La suite de Fuis-moi je te suis. Tsuji a choisi finalement d’épouser sa collègue de travail et d’oublier Ukiyo pour de bon… le temps passe. Cette fois c’est désormais Ukiyo qui se met à poursuivre Tsuji tandis que ce dernier ne cesse de filer à l’anglaise…

Tsuji dépose Ukiyo devant son domicile conjugal. Deux passantes croisent la jeune femme désabusée et semblent commenter à voix basse son retour au foyer. Une manière élégante pour le cinéaste de traiter en quelques secondes à peine le poids de la réputation, de ce fameux code de conduite honorable qui régit les mœurs de l’archipel nippon.

Une scène qui résume à elle seule tous les éléments qui structurent le récit, ce depuis les toutes premières minutes du diptyque (imposé en fait en France par le distributeur) : l’humiliation, l’indécision et cet antagonisme classique attraction-répulsion. Kôji Fukada continue de tirer délicatement les ficelles de ce mélodrame teinté de film noir (ah la référence à Chandler/Hawks) et s’amuse avec les nerfs et surtout les sentiments de ses protagonistes.

Être une femme au Japon

Dans cette seconde partie, Kôji Fukada s’exerce au chiasme en inversant habilement les positions et situations. Tsuji endosse le rôle du conjoint éconduit et connaîtra d’ailleurs la même déchéance sociale que celle qu’il aime, expérimentant de cette façon tous les facteurs pervers qui ont incité Ukiyo sa perte. Ukiyo quant à elle, passe d’un état de dépendance au statut d’ange gardien. Comme si cette fois Eurydice ramenait Orphée des enfers. Et c’est bel et bien le mythe d’Orphée qui sert de socle narratif aussi bien au manga original qu’à l’adaptation de Kôji Fukada. Difficile alors de ne pas associer à cette inspiration les paroles prophétiques d’un yakusa amer.

À partir de ce postulat, le réalisateur déploie son dispositif émotionnel en piégeant ses personnages dans un cercle vicieux dont ils semblent incapables de s’extirper. Relation toxique ou non, les lois de l’attraction-répulsion unissent et brisent les couples au fur et à mesure du temps. L’homme, responsable en général du malheur, est présenté comme lâche, impotent, indigne aussi bien des femmes qui le convoitent que du talent inné qu’il gaspille inlassablement. Le cinéaste bouleverse au coup par coup par l’intermédiaire de scènes fugaces. Le désespoir accable les uns et les autres à l’instar de cette fiancée délaissée prête à lacérer l’objet de son désir. Ou encore cette image forte, celle d’Ukiyo contemplant, avec mélancolie, dans le rétroviseur, son ancien époux agenouillé alors que la voiture s’éloigne inexorablement.

En outre, derrière cette mécanique bien huilée, Kôji Fukada dévoile sa véritable ambition, celle qui justifie son choix de porter à l’écran le manga de Mochiru Hoshisato.

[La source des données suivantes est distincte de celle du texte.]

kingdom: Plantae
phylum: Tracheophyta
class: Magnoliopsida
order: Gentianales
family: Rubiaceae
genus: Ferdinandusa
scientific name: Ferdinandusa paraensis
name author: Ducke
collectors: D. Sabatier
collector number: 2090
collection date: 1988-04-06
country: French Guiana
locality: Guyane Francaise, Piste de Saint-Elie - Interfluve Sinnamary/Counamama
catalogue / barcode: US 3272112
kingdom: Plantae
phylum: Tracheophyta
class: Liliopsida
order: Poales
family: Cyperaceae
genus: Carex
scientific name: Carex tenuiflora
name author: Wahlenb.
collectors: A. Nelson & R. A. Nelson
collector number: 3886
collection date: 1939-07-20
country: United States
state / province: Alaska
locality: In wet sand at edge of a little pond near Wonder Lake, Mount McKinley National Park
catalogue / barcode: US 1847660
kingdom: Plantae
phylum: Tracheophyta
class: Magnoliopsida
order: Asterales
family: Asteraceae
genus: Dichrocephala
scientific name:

En effet, le cinéaste s’attarde sur le sort réservé aux femmes de son pays, considérées comme des citoyennes de seconde zone, dont les désirs passent le plus souvent au second plan et qui doivent davantage que leurs homologues du sexe opposé, circonvenir à ce fameux code de conduite qui régit la société de l’archipel. Ici, les humiliations, les mauvais traitements infligés par les hommes revêtent des formes diverses de la séquestration à la trahison, causés par sadisme ou par couardise. Fukada en profite ainsi pour dresser trois magnifiques portraits, portrait de femmes tenaces, au parcours initiatique jonché de cahots en tout genre, divisées puis unies dans l’adversité.

Et dans ce jeu de destins superposés et superposables, tout suggère à un retour aux sources, là où tout a commencé et où tout s’achèvera. On peut alors à juste titre reprocher une certaine facilité intellectuelle dans cette démarche empreinte de mimétismes situationnels. Pourtant, en plaçant sa foi dans des vertus humanistes, Fukada redonne espoir et insuffle à son diptyque une sincérité revigorante derrière l’austérité ambiante.

Film japonais de Kôji Fukada avec Win Morisaki, Kaho Tsuchimura, Shosei Uno. Durée 1h49. Sortie le 18 mai 2022.